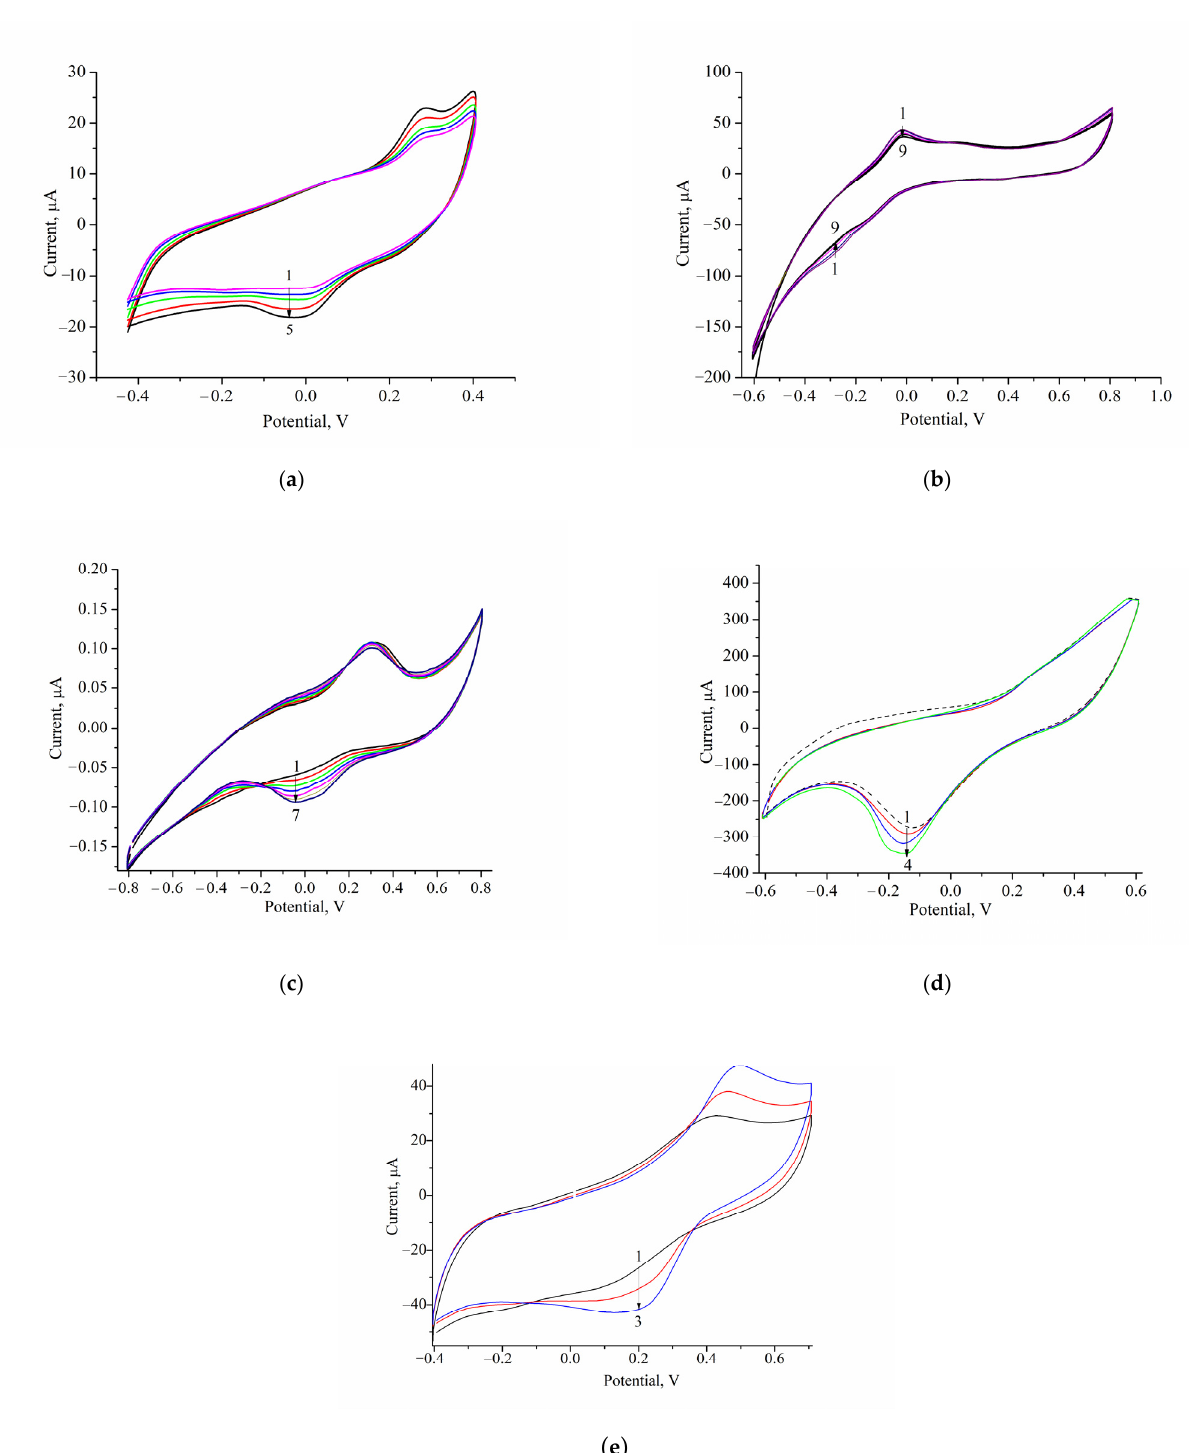
Figure 3. Profiles of CVs for the nCuCe/GEs, modified with GO ( a ), AMO ( b ), AO ( c ), ArgO ( d ), and laccase ( e ). Conditions: Ag/AgCl (reference electrode); 50 mM phosphate buffers (PB), pH 6.0 ( a ), pH7.5 ( b – d ), and NaOAc buffer, pH 4.5 ( e ); scan rate − 50 mV·s − 1 . Substrates were added up to concentrations: 0–4 mM glucose, lines 1–5, respectively ( a ); 0–1 mM MA, lines 1–4, respectively ( b ); 0–2 mM methanol, lines 1–7, respectively ( c ); 0–13 mM L-Arg, lines 1–4, respectively ( d ); 0–1 mM catechol, lines 1–3, respectively ( e ).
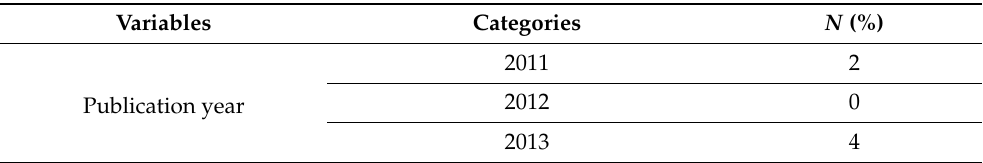
Table 3. General characteristics of the final included studies ( n =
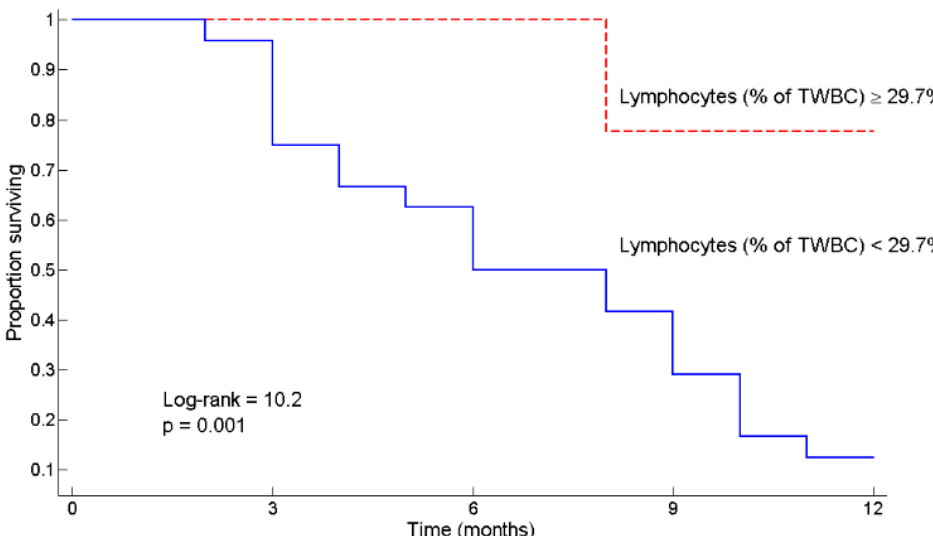
Figure 2. Kaplan–Meier survival curves according to lymphocytes expressed as percentage of total white blood cells ≥ 29.7% and < 29.7%. The 12-month mortality rate varied from 22% for patients with lymphocytes ≥ 29.7% of total white blood cells to 87% for patients with lymphocytes < 29.7% of total white blood cells. TWBC: total white blood cells. Figure 3. Circulating absolute lymphocytes are not significantly associated with body weight (Kg) (Figure 3a). Circulating lymphocytes as percentage of Total White Blood Cells are significantly linked to body weight (Kg) (Figure 3b).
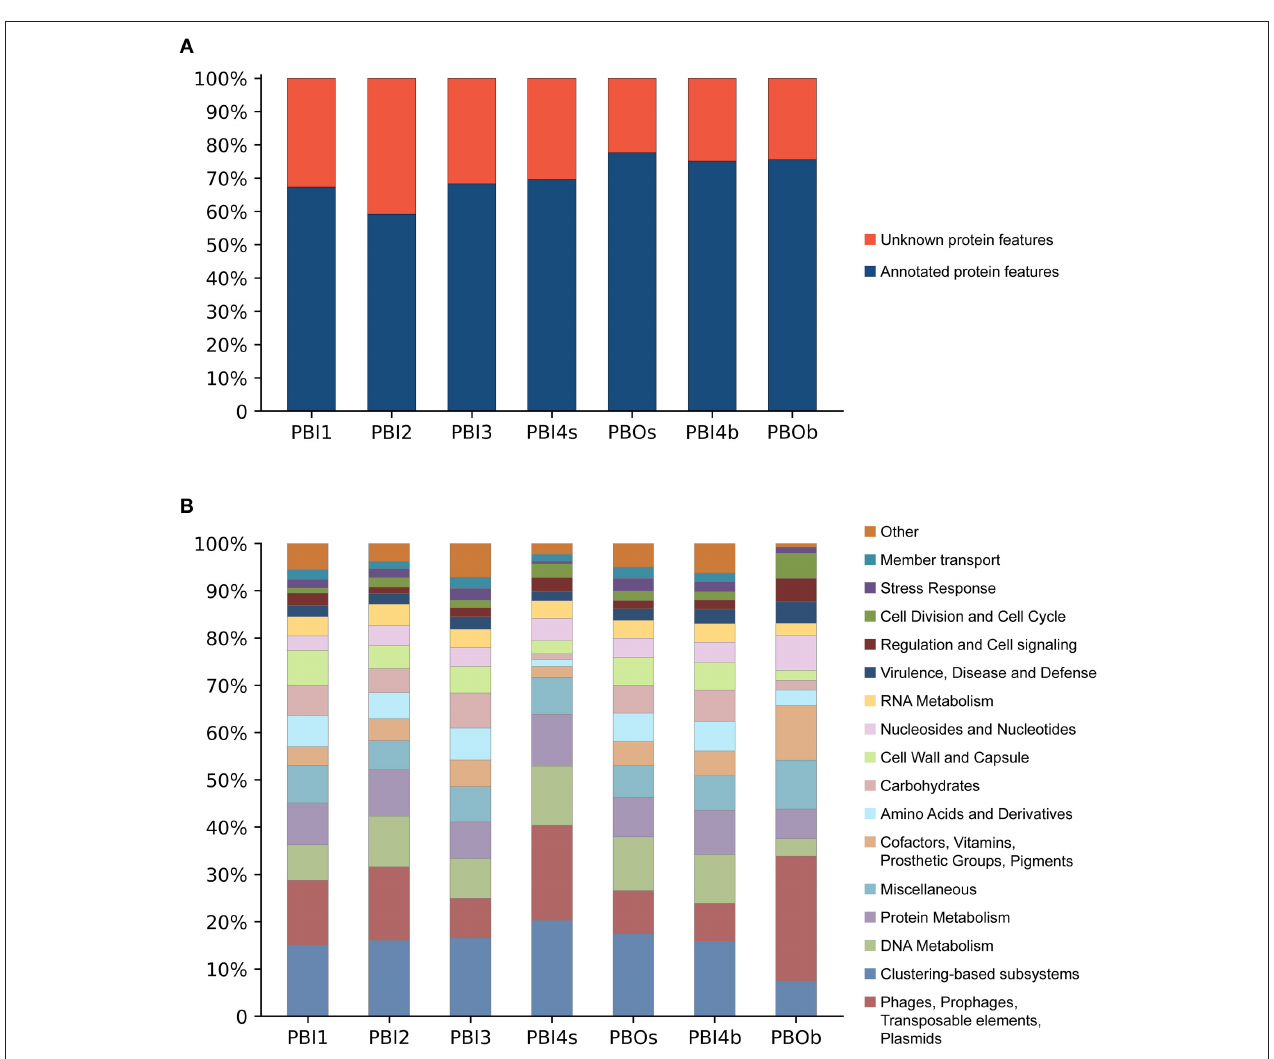
FIGURE 4 | Functional analysis of annotated dsDNA viromes in the Prydz Bay, Antarctic. (A) Total predicted protein features of annotated dsDNA viromes and (B) the different subsystems categories of annotated protein features. Different colors refer to different functions showed in the legend on the right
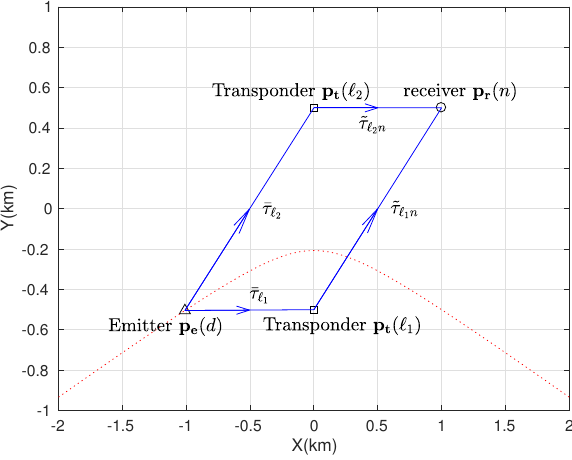
Figure A1. Two paths with the same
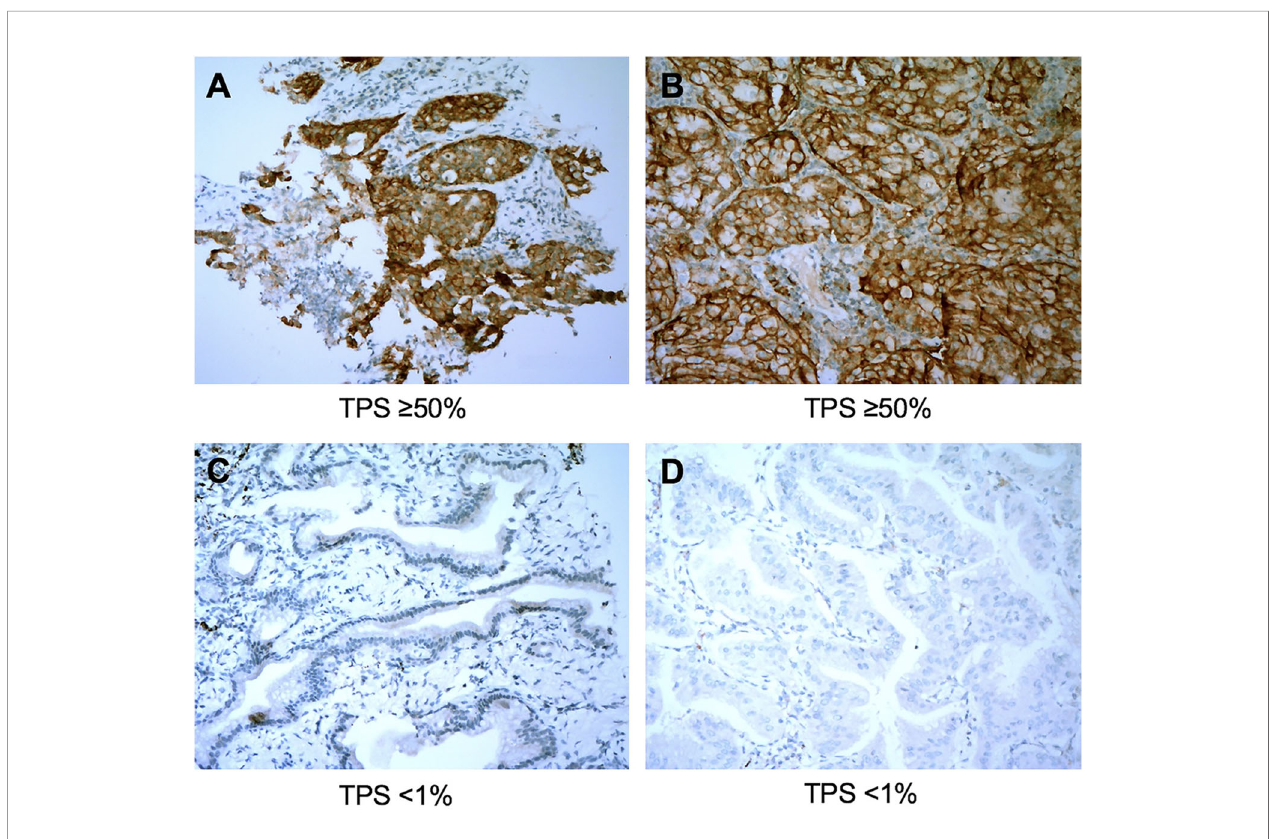
FIGURE 2 | Representative images of concordant cases between biopsy specimens (left panel) and matched surgical resection specimens (right panel). The PD-L1 Tumor Proportion Score (TPS) in the biopsy tumor specimen (A) and the corresponding resected tumor (B) were both ≥ 50%. PD-L1 TPS in the biopsy tumor (C) and the matched resected specimen (D) were both <1%. All images are at ×40 magni fi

* * * * * * * * *

**To do:** Scan the entries above and report the number of lines that contain the word "rate", with no added text.

**Expected output:** 2